=== DATA RECORDS ===

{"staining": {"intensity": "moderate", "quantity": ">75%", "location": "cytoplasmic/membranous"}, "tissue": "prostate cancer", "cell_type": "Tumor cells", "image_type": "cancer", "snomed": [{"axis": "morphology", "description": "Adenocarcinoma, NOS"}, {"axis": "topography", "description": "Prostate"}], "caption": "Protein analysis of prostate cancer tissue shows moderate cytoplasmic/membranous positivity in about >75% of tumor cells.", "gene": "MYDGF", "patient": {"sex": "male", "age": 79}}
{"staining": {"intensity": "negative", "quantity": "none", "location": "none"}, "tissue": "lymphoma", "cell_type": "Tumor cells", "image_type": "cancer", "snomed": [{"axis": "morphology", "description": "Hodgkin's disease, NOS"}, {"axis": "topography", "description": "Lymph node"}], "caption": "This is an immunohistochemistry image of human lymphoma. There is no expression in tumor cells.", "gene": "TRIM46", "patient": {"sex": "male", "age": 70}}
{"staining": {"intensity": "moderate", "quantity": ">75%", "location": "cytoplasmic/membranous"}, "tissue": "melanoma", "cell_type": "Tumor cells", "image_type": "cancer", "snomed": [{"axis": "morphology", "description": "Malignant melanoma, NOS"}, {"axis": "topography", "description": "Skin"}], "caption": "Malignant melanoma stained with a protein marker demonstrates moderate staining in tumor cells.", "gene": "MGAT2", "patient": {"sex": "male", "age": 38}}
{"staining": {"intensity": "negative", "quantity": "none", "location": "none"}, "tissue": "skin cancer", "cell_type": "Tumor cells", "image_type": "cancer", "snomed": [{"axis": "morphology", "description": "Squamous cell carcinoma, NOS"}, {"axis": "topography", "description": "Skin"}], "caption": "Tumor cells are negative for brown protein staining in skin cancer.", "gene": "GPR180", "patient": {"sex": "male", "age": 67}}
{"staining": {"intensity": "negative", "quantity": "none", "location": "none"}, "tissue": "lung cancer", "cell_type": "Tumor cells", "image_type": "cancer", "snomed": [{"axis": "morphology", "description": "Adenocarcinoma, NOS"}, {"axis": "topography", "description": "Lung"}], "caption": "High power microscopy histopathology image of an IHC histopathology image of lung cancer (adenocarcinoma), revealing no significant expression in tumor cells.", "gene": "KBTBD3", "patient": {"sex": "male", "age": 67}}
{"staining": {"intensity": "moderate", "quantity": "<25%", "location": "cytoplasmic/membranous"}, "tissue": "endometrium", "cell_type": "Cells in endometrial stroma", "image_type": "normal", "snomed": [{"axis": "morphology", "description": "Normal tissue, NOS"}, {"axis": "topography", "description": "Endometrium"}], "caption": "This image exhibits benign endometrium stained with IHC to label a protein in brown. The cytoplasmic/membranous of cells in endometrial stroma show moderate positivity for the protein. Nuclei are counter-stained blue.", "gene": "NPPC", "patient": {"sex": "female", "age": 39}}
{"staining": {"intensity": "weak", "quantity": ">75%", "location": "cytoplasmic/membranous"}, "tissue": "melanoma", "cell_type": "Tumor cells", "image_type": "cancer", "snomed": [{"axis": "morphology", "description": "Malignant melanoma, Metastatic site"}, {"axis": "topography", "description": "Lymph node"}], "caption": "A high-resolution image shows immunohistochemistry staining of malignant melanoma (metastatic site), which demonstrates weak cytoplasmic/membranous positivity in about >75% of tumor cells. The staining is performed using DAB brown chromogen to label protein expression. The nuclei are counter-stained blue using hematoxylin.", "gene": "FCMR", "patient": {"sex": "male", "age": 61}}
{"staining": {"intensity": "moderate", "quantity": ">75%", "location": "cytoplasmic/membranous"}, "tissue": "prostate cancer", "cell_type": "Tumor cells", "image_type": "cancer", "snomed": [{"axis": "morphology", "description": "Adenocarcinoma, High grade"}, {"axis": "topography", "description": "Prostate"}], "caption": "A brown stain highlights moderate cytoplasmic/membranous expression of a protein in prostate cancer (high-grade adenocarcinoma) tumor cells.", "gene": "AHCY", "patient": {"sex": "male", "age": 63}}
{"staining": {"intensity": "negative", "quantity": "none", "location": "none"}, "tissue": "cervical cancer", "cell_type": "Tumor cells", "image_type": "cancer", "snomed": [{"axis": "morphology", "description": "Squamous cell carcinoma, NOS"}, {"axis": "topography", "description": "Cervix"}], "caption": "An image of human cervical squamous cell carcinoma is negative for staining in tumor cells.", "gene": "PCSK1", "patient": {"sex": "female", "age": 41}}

===

- INSTRUCTIONS FOR THE TASK -
Look through the listing above and count the lines where the string "counter" appears. Report the number only.

- SOLUTION FOR THIS TASK -
2